__Task requirements__: Leaving pictures aside, set down each line exactly, from the first line of the data to the line with "Договір оферти", both included.

START Working data

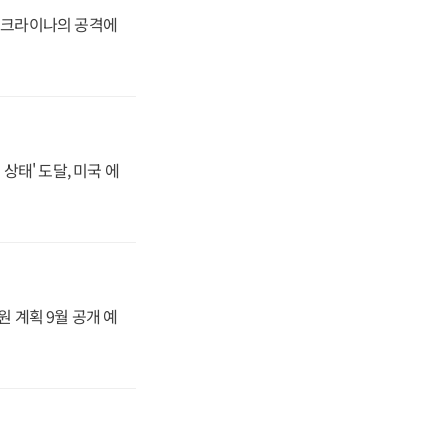
 우크라이나의 공격에
상태' 도달, 미국 에
원 계획 9월 공개 예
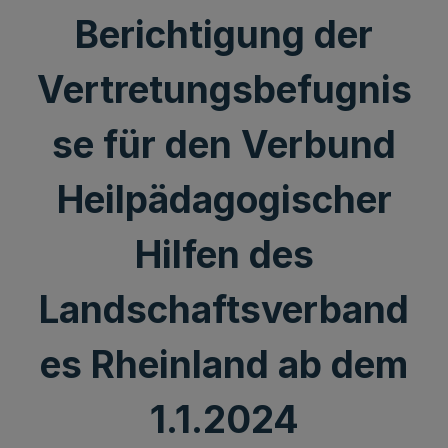
Berichtigung der
Vertretungsbefugnis
se für den Verbund
Heilpädagogischer
Hilfen des
Landschaftsverband
es Rheinland ab dem
1.1.2024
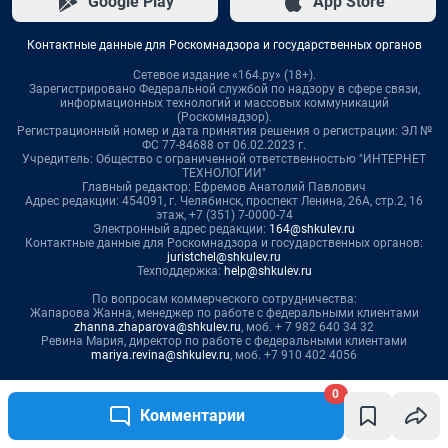
Google Play
App Store
Контактные данные для Роскомнадзора и государственных органов
Сетевое издание «164.ру» (18+).
Зарегистрировано Федеральной службой по надзору в сфере связи,
информационных технологий и массовых коммуникаций
(Роскомнадзор).
Регистрационный номер и дата принятия решения о регистрации: ЭЛ №
ФС 77-84688 от 06.02.2023 г.
Учредитель: Общество с ограниченной ответственностью "ИНТЕРНЕТ
ТЕХНОЛОГИИ"
Главный редактор: Ефремов Анатолий Павлович
Адрес редакции: 454091, г. Челябинск, проспект Ленина, 26А, стр.2, 16
этаж, +7 (351) 7-0000-74
Электронный адрес редакции:
164@shkulev.ru
Контактные данные для Роскомнадзора и государственных органов:
juristchel@shkulev.ru
Техподдержка:
help@shkulev.ru
По вопросам коммерческого сотрудничества:
Жапарова Жанна, менеджер по работе с федеральными клиентами
zhanna.zhaparova@shkulev.ru
, моб. + 7 982 640 34 32
Ревина Мария, директор по работе с федеральными клиентами
mariya.revina@shkulev.ru
, моб. +7 910 402 4056
Редакция сайта не несет ответственности за достоверность
0
информации, содержащейся в рекламных объявлениях.
Комментарии
Информация об ограничениях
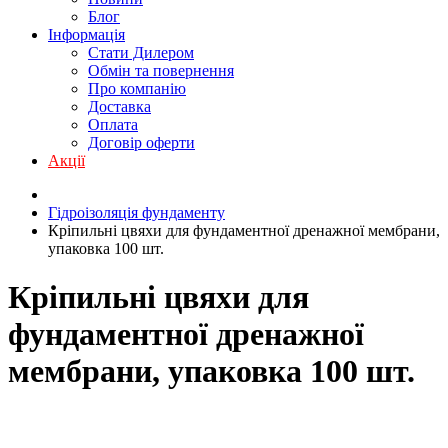
Блог
Інформація
Стати Дилером
Обмін та повернення
Про компанію
Доставка
Оплата
Договір оферти
Акції
Гідроізоляція фундаменту
Кріпильні цвяхи для фундаментної дренажної мембрани,
упаковка 100 шт.
Кріпильні цвяхи для
фундаментної дренажної
мембрани, упаковка 100 шт.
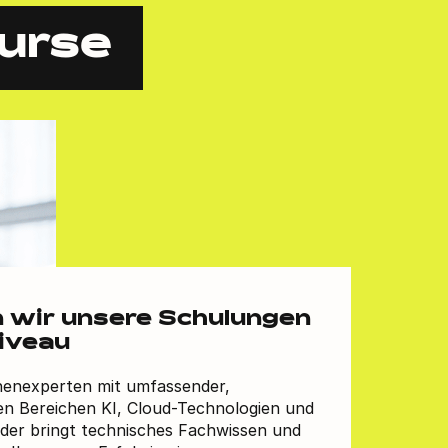
urse
n wir unsere Schulungen
iveau
henexperten mit umfassender,
den Bereichen KI, Cloud-Technologien und
lder bringt technisches Fachwissen und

END Working data

__Output for this task__:
 우크라이나의 공격에
상태' 도달, 미국 에
원 계획 9월 공개 예
Berichtigung der
Vertretungsbefugnis
se für den Verbund
Heilpädagogischer
Hilfen des
Landschaftsverband
es Rheinland ab dem
1.1.2024
Google Play
App Store
Контактные данные для Роскомнадзора и государственных органов
Сетевое издание «164.ру» (18+).
Зарегистрировано Федеральной службой по надзору в сфере связи,
информационных технологий и массовых коммуникаций
(Роскомнадзор).
Регистрационный номер и дата принятия решения о регистрации: ЭЛ №
ФС 77-84688 от 06.02.2023 г.
Учредитель: Общество с ограниченной ответственностью "ИНТЕРНЕТ
ТЕХНОЛОГИИ"
Главный редактор: Ефремов Анатолий Павлович
Адрес редакции: 454091, г. Челябинск, проспект Ленина, 26А, стр.2, 16
этаж, +7 (351) 7-0000-74
Электронный адрес редакции:
164@shkulev.ru
Контактные данные для Роскомнадзора и государственных органов:
juristchel@shkulev.ru
Техподдержка:
help@shkulev.ru
По вопросам коммерческого сотрудничества:
Жапарова Жанна, менеджер по работе с федеральными клиентами
zhanna.zhaparova@shkulev.ru
, моб. + 7 982 640 34 32
Ревина Мария, директор по работе с федеральными клиентами
mariya.revina@shkulev.ru
, моб. +7 910 402 4056
Редакция сайта не несет ответственности за достоверность
0
информации, содержащейся в рекламных объявлениях.
Комментарии
Информация об ограничениях
Блог
Інформація
Стати Дилером
Обмін та повернення
Про компанію
Доставка
Оплата
Договір оферти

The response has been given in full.